Every kid in Canada growing up in my era had to read that book by W.O. Mitchell. Is it still the same?

Leonardo DiCaprio was nominated for a Best Actor Drama Golden Globe today for his gruelling, freezing, This Is Sparta! performance in The Revenant. And I know you know but, just for fun, let’s recap all of his movie star hardships, from having to slumber among animal guts to eating raw animal to trudging through the snow and… the bear.

First he had to fight off a bear that almost fake f*cked him. Now? Now it’s Leonardo DiCaprio vs the Wind.

A lot of people in Canada, particularly in Alberta, where The Revenant was filmed, are laughing at Leo today because of the Wind. The Wind is called a “Chinook”. It’s been happening for a long, long, LONG time in Alberta in the winter. Even though it’s freezing, like a thousand below, suddenly the Chinook will come by for a visit and you can wear shorts to work for a few days.

Leo apparently misunderstood the Wind:

Leonardo DiCaprio spent last winter in Alberta shooting The Revenant with director Alejandro G. Inarritu.
It was during that movie shoot that DiCaprio faced a “terrifying” moment. Here’s how he described it, as reported by Variety.com:

“We were in Calgary and the locals were saying, ‘This has never happened in our province ever.’ We would come and there would be eight feet of snow, and then all of a sudden a warm gust of wind would come.”

He was speaking to an industry audience at a Q&A for The Revenant. DiCaprio is currently working on a documentary about climate change, with a focus on weather patterns in 2015. He told the Q&A:

“…it was scary. I’ve never experienced something so firsthand that was so dramatic. You see the fragility of nature and how easily things can be completely transformed with just a few degrees difference. It’s terrifying, and it’s what people are talking about all over the world. And it’s simply just going to get worse.”

While he didn’t mention the specific date when that warm gust of air blew into town, Calgary got some very balmy weather last January. It reached 17 C on Jan. 25, sending Calgarians to patios. In T-shirts.
So Calgary.

January 2014 was relatively warm, too, with averages temperatures through the month nearly four degrees Celsius above normals. We’re not trying to tell DiCaprio there’s no symptoms of climate change happening around us. But it’s really a shame that he found a glorious chinook to be horrible.

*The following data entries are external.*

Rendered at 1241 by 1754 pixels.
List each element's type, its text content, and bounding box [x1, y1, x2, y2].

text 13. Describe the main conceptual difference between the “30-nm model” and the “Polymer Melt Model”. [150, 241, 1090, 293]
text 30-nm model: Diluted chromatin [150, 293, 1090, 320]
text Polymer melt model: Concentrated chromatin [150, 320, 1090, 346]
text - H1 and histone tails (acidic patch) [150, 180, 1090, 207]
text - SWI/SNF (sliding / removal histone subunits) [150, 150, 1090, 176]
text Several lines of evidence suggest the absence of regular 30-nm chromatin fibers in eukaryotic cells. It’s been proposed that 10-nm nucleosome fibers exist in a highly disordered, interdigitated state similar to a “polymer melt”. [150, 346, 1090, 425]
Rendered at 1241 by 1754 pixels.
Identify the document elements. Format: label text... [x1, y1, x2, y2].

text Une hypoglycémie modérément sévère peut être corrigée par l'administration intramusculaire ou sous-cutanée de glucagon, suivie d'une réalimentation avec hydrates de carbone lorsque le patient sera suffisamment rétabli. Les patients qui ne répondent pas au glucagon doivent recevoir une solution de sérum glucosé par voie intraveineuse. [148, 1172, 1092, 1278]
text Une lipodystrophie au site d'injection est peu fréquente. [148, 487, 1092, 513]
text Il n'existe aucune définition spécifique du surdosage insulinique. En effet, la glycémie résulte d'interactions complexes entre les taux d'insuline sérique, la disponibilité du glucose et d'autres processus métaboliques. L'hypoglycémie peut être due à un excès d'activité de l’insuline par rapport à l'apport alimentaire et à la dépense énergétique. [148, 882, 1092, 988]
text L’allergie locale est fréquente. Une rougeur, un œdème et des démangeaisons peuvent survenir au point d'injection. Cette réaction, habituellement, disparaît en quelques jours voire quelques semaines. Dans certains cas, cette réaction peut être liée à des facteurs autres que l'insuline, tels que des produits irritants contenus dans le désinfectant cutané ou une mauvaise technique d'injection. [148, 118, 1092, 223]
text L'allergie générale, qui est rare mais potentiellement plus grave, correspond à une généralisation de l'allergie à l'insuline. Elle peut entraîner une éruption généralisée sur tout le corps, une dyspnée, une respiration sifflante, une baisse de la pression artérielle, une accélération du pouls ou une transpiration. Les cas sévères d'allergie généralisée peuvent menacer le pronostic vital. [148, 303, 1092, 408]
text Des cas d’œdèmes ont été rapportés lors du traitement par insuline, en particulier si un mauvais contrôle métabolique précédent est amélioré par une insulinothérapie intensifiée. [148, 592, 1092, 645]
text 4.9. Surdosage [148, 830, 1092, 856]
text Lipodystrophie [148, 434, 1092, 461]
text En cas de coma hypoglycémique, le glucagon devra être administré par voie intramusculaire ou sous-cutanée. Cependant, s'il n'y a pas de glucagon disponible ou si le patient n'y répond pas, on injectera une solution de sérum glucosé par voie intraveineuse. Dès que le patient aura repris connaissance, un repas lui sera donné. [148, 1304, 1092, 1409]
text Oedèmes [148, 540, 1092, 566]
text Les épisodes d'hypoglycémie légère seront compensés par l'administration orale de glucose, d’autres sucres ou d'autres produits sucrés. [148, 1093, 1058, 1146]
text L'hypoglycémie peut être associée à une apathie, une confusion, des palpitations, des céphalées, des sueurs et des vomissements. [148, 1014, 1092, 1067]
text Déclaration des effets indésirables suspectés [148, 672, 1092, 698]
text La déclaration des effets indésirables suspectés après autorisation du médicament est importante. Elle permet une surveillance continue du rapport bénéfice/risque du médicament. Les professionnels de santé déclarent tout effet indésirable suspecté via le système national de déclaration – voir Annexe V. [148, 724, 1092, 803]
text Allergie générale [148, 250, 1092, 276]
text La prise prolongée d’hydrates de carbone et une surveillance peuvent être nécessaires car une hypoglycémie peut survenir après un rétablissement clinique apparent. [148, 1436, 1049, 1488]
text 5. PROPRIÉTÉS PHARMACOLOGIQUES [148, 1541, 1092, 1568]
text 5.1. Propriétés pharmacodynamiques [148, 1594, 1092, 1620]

DiCaprio would have been well-served to read this description of the warm, east-bound winds as written in the Herald 115 years ago (via ed.ted.com):

“Those who have not the warm, invigorating chinook winds of this country, cannot well comprehend what a blessing they are. The icy clutch of winter is lessened, the earth throws off its winding sheet of snow. Humanity ventures forth to inhale the balmy spring like air. Animated nature rejoices.”

Many people in Calgary and around Alberta who’ve emailed me today refuse to believe that any self-respecting Calgarian/Albertan would mischaracterise the Chinook and/or provide false information about it. That said…

If these locals exist? The locals in Calgary who punked Leonardo DiCaprio? If you know them, please buy them a keg and send me the bill.

But seriously, really, it’s wonderful that he cares so much about the environment. And it’s outstanding that he wants to be informed. That he wants us to be informed. So for those you outside reading outside Canada, this lesson on the Chinook of the Canadian Prairies has been brought to you by Leonardo DiCaprio.